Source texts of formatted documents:
┄┄┄┄┄┄
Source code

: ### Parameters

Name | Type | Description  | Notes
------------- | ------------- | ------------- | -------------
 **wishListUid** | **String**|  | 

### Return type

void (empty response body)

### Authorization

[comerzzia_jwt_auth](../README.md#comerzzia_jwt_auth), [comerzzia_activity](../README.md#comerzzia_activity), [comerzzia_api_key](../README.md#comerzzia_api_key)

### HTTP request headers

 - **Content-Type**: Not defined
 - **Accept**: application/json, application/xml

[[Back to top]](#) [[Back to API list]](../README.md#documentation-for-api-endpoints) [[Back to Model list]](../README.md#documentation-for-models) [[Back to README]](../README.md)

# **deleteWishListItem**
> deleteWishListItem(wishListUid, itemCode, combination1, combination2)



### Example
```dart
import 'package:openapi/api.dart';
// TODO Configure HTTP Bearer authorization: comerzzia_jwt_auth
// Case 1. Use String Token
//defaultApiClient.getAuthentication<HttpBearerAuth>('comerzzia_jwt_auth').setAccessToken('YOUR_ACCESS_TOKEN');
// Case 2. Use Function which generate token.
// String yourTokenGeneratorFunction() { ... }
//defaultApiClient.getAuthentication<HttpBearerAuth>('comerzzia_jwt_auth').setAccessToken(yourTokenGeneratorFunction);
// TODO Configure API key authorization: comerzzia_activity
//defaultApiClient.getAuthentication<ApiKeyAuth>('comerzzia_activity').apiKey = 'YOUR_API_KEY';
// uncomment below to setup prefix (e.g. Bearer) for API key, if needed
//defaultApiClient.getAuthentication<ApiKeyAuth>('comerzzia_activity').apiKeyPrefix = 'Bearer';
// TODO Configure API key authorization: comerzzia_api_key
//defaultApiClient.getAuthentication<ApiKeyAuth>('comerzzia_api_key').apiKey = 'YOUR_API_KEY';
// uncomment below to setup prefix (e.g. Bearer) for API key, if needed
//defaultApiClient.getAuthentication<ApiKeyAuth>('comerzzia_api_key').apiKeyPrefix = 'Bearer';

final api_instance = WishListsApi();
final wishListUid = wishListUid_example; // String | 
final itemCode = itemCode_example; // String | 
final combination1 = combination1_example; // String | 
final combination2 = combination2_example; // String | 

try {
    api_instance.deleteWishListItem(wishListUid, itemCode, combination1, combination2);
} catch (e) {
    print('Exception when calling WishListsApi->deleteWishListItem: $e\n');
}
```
┄┄┄┄┄┄
» **THE TASK**
What lines in the records contain the word "WishListsApi"? Return each one.

» **TASK SOLUTION**
final api_instance = WishListsApi();
    print('Exception when calling WishListsApi->deleteWishListItem: $e\n');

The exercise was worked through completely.